O Supremo Tribunal Federal repetiu pela terceira vez posição favorável a cotas raciais e sociais para o ingresso em instituições de ensino. Por dez votos a um, o STF negou nesta quarta-feira (9) recurso que contestava o sistema existente na Universidade Federal do Rio Grande do Sul (UFRGS).
Em dois julgamentos realizados nas duas últimas semanas, o Supremo já havia confirmado a validade do sistema de cotas. Devido a um mecanismo chamado repercussão geral, o entendimento dos ministros sobre a constitucionalidade das cotas passa a ser aplicado a todos os processos semelhantes que ainda estão aguardando decisão da Justiça. Sem a repercussão, seriam necessárias sentenças individuais em cada um deles.
Em 26 de abril, o tribunal considerou constitucional o sistema de reserva de vagas existente na Universidade de Brasília (UnB). A política de cotas raciais adotada pela UnB em 2004 prevê por dez anos a reserva de 20% das vagas do vestibular exclusivamente para negros e um número anual de vagas para índios independentemente de vestibular.
Naquela decisão, o tribunal decidiu que as políticas de cotas raciais nas universidades estão de acordo com a Constituição e são necessárias para corrigir o histórico de discriminação racial no Brasil.
Já no dia 3 de maio, decisão semelhante foi tomada sobre a existência de cotas sociais e raciais no Programa Universidade para Todos, o Prouni, ação do governo federal que concede bolsas de estudos em universidades particulares a estudantes egressos do ensino público.
Os beneficiários do Prouni devem ter cursado o ensino médio completo em escola da rede pública ou em instituições privadas na condição de bolsista integral. Parte dessas bolsas deve ser concedida a negros, indígenas e pessoas portadoras de necessidades especiais. Além disso, a renda familiar não pode ultrapassar um salário mínimo e meio para a bolsa integral e três salários para a bolsa parcial.
Desigualdade aos desiguais
O recurso foi apresentado por um estudante gaúcho, e chegou ao Supremo Tribunal Federal em 2009. O estudante alega que, em 2008, obteve no vestibular nota suficiente para ingressar na UFRGS, mas que foi excluído devido ao sistema de cotas utilizado pela instituição. À época, a universidade aprovara decisão interna de reservar 30% das vagas existentes para estudantes oriundos do ensino público, e metade destas direcionada a vestibulandos autodeclarados negros.
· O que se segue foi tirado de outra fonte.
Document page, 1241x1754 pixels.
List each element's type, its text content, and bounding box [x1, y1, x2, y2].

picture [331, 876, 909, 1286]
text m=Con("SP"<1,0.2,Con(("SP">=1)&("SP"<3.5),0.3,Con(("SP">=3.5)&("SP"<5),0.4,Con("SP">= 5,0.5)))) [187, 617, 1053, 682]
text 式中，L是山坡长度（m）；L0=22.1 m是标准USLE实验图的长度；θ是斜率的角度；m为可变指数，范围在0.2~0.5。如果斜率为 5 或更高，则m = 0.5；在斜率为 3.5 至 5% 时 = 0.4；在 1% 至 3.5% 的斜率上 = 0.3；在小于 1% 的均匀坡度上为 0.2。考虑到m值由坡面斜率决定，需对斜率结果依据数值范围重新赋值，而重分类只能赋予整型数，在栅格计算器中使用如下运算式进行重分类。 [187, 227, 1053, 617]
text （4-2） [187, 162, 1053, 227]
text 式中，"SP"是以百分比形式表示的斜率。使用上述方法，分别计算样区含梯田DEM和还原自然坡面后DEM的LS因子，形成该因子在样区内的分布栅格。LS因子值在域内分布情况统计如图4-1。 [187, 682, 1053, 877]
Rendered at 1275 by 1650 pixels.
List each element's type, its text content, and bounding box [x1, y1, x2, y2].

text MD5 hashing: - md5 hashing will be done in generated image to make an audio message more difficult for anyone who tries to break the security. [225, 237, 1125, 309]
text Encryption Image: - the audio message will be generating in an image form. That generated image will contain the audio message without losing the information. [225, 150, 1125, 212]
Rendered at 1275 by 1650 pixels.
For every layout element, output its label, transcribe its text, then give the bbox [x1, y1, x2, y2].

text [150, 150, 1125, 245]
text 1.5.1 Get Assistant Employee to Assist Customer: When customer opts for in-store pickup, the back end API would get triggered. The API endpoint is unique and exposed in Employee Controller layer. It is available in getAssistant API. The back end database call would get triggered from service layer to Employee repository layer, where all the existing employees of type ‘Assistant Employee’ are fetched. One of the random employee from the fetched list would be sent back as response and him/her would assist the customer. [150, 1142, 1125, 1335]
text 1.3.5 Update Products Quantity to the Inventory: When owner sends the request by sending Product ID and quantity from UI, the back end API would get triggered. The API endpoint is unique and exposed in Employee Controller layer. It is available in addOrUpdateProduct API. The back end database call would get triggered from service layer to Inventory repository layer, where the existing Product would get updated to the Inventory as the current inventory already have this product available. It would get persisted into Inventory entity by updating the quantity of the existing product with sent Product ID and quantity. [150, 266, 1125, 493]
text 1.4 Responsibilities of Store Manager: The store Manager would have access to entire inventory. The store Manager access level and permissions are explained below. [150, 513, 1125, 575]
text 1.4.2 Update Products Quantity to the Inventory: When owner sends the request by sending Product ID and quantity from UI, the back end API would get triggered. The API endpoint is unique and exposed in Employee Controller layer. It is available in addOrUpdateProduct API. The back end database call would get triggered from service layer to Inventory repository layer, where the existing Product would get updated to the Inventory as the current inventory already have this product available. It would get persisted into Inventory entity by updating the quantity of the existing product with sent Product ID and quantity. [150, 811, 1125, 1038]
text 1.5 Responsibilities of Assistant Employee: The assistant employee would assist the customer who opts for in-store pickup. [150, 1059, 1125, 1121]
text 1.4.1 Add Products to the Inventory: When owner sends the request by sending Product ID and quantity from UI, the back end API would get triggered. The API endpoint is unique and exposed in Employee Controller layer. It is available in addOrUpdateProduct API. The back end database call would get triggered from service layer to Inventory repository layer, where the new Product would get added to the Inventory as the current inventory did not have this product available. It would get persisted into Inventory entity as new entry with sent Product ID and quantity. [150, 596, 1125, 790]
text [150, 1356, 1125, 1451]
Em parecer sobre a ação, a Procuradoria-Geral da República já havia apresentado posicionamento semelhante ao dos julgamentos anteriores que trataram do tema. Entre os argumentos, consta inclusive citação do jurista e político Rui Barbosa, para defender que o tratamento diferenciado é necessário. "Tratar com desigualdade a iguais, ou a desiguais com igualdade, seria desigualdade flagrante, e não igualdade real", diz o parecer.
Advogado do estudante, Caetano Cuervo Lo Pumo contestou o foco do argumento do Ministério Público e criticou o modelo adotado pela universidade, que considerou inefetivo. "São ações totalmente descompromissadas com o futuro. O sistema não é razoável, não trata os desiguais na medida em que são desiguais e traz um sentimento de gritante injustiça. É portanto inconstitucional e não pode ser aplicado", alegou ele.
Experimentalismo
Relator do processo, o ministro Ricardo Lewandowski lembrou que ocorreram longos debates sobre o mesmo tema nos julgamentos anteriores para rejeitar a contestação feita ao sistema. Ele citou a autonomia universitária como argumento para a decisão da universidade de implantar seu próprio formato para as cotas, e disse que o modelo adotado pela UFRGS está de acordo com o que foi considerado constitucional pela corte.
"Nós estamos fazendo por uma fase de certo experimentalismo, em que cada universidade procura atingir as metas da Constituição, sobretudo no que diz respeito ao atingimento de uma sociedade mais justa e mais moderna", disse Lewandowski ao negar o recurso. O sistema escolhido pela UFRGS foi elogiado por ministros como Rosa Weber, ex-estudante da universidade, e Luiz Fux.
Único a discordar da maioria, o ministro Marco Aurélio Mello questionou o critério adotado para a reserva de vagas baseada na origem dos estudantes, no caso, oriundos de escolas públicas.
"Uma coisa é ter-se a busca do tratamento igualitário presente à raça, presente até mesmo o gênero, como ocorreu no campo eleitoral", argumentou o ministro. "Algo diverso é passar-se a distinguir conforme a escola de origem, e entender-se que em se tratando de uma escola pública, que deve proporcionar um ensino até mesmo de melhor qualidade, tem-se aí algo a justificar um tratamento diferenciado no tocante ao vestibular."